--- TASK INPUTS Enclosed Below ---

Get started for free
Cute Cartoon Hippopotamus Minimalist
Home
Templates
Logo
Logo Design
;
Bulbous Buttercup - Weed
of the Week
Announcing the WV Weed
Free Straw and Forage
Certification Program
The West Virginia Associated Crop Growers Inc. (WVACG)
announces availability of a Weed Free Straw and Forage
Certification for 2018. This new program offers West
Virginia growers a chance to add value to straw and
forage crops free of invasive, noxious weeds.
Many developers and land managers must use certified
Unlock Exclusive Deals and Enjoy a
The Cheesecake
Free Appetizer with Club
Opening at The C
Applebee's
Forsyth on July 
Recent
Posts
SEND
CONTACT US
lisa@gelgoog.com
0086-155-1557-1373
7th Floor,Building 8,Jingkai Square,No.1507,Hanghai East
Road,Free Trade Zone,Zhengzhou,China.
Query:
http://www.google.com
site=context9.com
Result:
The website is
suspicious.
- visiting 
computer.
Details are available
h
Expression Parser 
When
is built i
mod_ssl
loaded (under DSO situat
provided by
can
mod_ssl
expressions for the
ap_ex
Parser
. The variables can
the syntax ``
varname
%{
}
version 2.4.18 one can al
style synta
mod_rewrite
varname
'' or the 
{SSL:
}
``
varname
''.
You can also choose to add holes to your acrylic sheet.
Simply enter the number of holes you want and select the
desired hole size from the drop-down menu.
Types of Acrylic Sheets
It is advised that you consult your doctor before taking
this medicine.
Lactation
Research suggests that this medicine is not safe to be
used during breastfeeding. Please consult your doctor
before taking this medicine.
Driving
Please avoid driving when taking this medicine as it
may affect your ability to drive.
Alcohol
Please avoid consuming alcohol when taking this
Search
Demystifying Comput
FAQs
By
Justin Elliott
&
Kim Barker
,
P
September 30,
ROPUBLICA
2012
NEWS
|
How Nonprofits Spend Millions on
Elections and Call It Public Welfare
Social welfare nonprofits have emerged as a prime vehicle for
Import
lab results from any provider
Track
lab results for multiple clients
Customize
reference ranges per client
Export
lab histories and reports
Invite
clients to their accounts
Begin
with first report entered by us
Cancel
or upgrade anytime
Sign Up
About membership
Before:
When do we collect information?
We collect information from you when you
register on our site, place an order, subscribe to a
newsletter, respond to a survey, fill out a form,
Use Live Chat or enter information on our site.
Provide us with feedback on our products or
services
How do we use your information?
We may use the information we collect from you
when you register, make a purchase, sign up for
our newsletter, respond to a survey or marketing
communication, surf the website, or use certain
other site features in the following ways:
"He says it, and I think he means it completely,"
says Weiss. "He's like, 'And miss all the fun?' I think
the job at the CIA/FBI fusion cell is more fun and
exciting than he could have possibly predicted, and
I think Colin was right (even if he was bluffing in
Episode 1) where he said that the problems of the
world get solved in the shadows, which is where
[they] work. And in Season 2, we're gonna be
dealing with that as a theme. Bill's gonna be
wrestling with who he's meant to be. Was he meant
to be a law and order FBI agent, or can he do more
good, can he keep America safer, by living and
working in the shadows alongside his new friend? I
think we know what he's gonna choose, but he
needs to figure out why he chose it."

--- End of Enclosed TASK INPUTS ---

= INSTRUCTIONS TO FOLLOW =
Please give the number of lines in the entries above that hold "website", with no other words.

= ANSWER TO THIS PROBLEM =
2